Texte:
L’utilisation de casques de Réalité Virtuelle en cours de langue : une expérimentation avec CANOPE 61


Mme Claire Launay, professeure d’anglais au Collège Jean Racine à Alençon fait partie d’un groupe d’enseignants volontaires, encadrés par l’Atelier Canopé 61, qui expérimentent depuis deux ans des pratiques autour des usages pédagogiques de la réalité virtuelle dans l’enseignement secondaire.

Comment et pourquoi vous êtes-vous lancée dans cette expérimentation ?

En juin 2023, nous avons reçu un mail du CANOPE 61 pour lancer cette expérimentation. J’avais eu l’occasion de tester un casque lors d’un stage sur le thème de la découverte des métiers pour les 3èmes et aussi en privé car un de mes amis travaillait aussi sur ce sujet à la DRANE. J’ai tout de suite pensé à l’idée de « voyager » sans bouger de chez soi, dans un contexte contraint pour l’organisation de voyages à l’étranger. J’ai toujours eu un intérêt pour la technologie, je travaille énormément avec les tablettes et différents logiciels avec les élèves. C’est dans la continuité de ce que je fais en classe.

Votre tâche: Résumez en deux phrases, s'il vous plaît, le texte sur les casques de réalité virtuelle en cours de langue. Le matériel provient d'une autre source.

Données fournies:
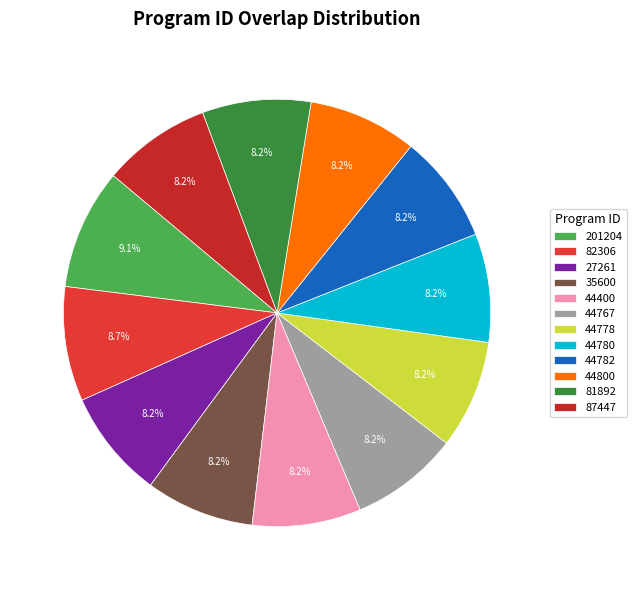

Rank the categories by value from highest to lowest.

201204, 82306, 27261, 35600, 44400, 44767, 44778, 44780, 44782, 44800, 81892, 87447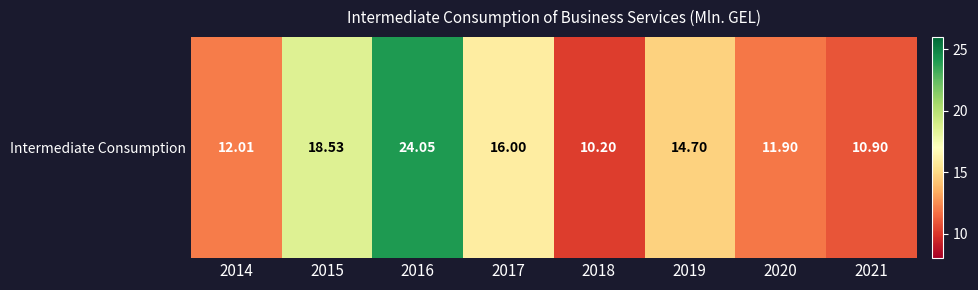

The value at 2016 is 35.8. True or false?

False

Réponse: Claire Launay, professeure d'anglais au Collège Jean Racine à Alençon, fait partie d'un groupe d'enseignants volontaires encadrés par l'Atelier Canopé 61 qui expérimentent depuis deux ans les usages pédagogiques de la réalité virtuelle dans l'enseignement secondaire. Après un mail du CANOPE 61 reçu en juin 2023, elle a tout de suite pensé à l'idée de « voyager » sans bouger de chez soi, une démarche dans la continuité de son travail en classe avec les tablettes et différents logiciels.